INSTRUÇÕES A SEGUIR
Responda, com base no trecho sobre tarifas bancárias:
(a) Quais duas ações o ministro afirma que o governo não pretende adotar em relação aos serviços bancários?
(b) Ao chegar a qual ministério o ministro deu a declaração, e para qual reunião?
(c) Por quais dois meios a regulamentação pode ser encaminhada?

Segundo ministro do Planejamento, concorrência do setor é importante, mas consumidor também

Renata Veríssimo e Adriana Fernandes, da Agência Estado,

27 de setembro de 2007 | 13h14

O ministro do Planejamento, Paulo Bernardo, disse nesta quinta-feira, 27, que o governo não tem a intenção de tabelar os serviços bancários ou praticar uma política intervencionista. Segundo ele, a concorrência do setor bancário é importante, mas também é preciso preservar o interesse do consumidor.  O governo estuda, segundo Bernardo, uma forma de regulamentar a cobrança de tarifas bancárias. "Com certeza houve um crescimento muito expressivo das tarifas que são cobradas das pessoas e das empresas e acho que isso chegou a um ponto que exige um debate", disse o ministro, ao chegar ao Ministério da Fazenda, para reunião do Conselho Monetário Nacional.  Segundo ele, o governo está fazendo alguns estudos e discutindo a melhor forma de encaminhar essa regulamentação: se por meio de resolução do Conselho Monetário Nacional (CMN), ou por meio de lei.  Paulo Bernardo lembrou que os bancos já sinalizaram com a possibilidade de auto-regulamentar a cobrança de tarifas. O ministro disse que é preciso esperar para ver o que os bancos farão, mas argumentou que o governo também precisa ter uma ação.

DADOS EXIBIDOS

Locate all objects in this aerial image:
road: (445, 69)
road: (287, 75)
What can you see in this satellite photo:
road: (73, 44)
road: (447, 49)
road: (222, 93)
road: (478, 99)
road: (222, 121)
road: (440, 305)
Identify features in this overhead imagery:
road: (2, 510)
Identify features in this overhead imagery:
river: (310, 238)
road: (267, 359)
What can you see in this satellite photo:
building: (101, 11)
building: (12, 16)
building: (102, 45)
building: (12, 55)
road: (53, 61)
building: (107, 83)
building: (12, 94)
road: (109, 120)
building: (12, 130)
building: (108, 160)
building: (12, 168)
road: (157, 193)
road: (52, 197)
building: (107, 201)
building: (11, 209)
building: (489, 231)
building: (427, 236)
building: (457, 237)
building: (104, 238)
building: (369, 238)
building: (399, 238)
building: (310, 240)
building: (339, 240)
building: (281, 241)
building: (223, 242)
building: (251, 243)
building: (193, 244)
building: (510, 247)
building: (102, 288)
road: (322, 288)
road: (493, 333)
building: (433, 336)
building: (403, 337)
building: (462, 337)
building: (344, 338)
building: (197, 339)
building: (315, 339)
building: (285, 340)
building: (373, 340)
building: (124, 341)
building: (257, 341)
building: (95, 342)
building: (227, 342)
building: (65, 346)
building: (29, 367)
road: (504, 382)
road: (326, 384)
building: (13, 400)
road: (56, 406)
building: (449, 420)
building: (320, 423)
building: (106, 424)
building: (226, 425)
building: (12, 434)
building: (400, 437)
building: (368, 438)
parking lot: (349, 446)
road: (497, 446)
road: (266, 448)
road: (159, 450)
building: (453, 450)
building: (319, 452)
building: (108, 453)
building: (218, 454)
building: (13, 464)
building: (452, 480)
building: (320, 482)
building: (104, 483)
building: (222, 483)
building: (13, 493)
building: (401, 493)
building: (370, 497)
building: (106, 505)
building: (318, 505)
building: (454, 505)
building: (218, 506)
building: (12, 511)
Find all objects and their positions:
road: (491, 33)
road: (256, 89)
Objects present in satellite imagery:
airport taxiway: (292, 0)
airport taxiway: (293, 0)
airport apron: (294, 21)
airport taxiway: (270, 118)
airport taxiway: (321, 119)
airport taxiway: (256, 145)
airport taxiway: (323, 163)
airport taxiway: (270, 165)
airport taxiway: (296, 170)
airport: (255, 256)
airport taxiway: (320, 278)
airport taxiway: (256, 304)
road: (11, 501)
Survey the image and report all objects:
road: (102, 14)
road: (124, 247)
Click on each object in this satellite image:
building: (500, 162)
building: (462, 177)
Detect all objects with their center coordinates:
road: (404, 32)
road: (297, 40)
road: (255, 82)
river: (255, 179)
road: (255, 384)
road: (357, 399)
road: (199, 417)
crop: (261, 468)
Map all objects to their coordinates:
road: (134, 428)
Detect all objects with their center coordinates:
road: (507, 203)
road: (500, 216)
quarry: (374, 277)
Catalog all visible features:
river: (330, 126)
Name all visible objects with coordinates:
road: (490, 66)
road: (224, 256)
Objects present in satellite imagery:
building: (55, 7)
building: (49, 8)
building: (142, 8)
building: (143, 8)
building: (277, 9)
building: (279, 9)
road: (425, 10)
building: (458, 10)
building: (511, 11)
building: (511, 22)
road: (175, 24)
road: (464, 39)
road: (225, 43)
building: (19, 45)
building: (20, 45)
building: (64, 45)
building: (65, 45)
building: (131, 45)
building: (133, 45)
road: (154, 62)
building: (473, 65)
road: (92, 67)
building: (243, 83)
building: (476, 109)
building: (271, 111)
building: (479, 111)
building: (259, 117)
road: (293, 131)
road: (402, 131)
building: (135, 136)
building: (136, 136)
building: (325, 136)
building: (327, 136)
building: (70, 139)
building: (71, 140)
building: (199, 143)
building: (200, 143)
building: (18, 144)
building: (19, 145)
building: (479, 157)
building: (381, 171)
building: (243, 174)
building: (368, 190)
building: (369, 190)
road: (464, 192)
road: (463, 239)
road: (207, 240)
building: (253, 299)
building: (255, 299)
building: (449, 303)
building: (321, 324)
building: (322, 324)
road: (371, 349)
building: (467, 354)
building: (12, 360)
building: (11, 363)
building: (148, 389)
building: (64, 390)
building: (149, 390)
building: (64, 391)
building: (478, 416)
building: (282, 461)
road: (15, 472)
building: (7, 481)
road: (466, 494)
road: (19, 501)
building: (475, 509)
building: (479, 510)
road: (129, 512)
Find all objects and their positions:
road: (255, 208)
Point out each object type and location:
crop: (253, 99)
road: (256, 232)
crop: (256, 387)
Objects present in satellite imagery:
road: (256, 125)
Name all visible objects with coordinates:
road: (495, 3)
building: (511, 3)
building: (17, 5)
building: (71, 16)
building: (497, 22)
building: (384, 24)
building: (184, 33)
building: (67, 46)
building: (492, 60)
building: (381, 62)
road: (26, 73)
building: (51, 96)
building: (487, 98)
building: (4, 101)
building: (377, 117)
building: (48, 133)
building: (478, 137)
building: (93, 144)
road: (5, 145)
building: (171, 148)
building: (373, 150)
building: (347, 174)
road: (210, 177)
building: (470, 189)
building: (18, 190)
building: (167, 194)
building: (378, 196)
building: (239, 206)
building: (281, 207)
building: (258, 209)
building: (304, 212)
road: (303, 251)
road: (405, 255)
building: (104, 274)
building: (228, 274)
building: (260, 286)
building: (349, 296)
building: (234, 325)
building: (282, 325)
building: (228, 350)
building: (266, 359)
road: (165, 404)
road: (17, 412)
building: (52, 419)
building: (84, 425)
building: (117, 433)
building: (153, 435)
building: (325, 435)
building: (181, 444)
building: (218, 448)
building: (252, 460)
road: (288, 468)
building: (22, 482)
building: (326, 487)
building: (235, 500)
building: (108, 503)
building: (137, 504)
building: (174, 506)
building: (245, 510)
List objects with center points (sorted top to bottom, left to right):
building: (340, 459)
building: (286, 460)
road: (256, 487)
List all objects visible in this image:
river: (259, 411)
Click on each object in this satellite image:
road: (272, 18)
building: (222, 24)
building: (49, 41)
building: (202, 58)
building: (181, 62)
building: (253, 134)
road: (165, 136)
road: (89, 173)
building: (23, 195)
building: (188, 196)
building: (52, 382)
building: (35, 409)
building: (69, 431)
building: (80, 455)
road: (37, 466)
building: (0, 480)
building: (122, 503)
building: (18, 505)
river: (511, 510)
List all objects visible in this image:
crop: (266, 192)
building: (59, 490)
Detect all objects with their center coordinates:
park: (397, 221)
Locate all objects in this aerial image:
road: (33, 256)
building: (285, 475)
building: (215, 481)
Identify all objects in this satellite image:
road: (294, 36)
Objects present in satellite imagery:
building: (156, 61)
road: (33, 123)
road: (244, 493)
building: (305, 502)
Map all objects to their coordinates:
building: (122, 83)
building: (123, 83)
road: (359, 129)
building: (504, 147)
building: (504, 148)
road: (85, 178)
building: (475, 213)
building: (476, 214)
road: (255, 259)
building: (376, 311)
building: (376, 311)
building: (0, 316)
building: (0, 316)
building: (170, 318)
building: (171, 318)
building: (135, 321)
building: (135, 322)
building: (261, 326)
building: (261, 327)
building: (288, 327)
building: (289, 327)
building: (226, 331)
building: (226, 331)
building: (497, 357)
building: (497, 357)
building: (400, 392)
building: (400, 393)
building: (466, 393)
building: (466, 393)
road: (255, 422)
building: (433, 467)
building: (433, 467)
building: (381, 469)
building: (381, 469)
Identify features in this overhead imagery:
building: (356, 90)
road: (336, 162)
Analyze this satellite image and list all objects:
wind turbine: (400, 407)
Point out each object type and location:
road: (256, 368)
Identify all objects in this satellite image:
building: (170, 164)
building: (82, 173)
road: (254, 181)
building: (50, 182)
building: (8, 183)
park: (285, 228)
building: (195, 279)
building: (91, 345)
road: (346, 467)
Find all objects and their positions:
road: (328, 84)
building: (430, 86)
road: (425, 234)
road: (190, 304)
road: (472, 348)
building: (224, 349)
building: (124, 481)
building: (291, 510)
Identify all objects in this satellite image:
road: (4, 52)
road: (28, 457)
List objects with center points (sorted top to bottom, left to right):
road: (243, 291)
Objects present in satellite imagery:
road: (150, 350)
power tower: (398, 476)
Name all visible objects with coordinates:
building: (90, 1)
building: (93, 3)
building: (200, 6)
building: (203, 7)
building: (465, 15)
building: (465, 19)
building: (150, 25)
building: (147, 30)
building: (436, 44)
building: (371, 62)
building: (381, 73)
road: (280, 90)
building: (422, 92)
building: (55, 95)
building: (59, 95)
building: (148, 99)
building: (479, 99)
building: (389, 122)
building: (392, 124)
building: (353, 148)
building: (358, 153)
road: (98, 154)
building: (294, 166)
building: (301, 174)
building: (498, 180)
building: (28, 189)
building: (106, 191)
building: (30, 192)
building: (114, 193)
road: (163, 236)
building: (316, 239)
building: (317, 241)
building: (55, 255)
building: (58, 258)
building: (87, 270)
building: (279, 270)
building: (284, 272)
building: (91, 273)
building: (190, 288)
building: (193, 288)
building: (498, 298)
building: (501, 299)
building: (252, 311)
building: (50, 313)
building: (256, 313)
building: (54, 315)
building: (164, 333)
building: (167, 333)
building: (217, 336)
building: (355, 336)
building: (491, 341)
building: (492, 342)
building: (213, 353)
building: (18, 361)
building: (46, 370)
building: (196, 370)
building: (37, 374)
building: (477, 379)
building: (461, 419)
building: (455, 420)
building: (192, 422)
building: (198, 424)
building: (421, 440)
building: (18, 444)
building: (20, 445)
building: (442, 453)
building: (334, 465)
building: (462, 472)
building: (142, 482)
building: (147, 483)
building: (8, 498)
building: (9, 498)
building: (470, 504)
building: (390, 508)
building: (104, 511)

RESPOSTA DO EXERCÍCIO
(a) Tabelar os serviços bancários e praticar uma política intervencionista.
(b) Ao Ministério da Fazenda, para reunião do Conselho Monetário Nacional.
(c) Por resolução do Conselho Monetário Nacional (CMN) ou por lei.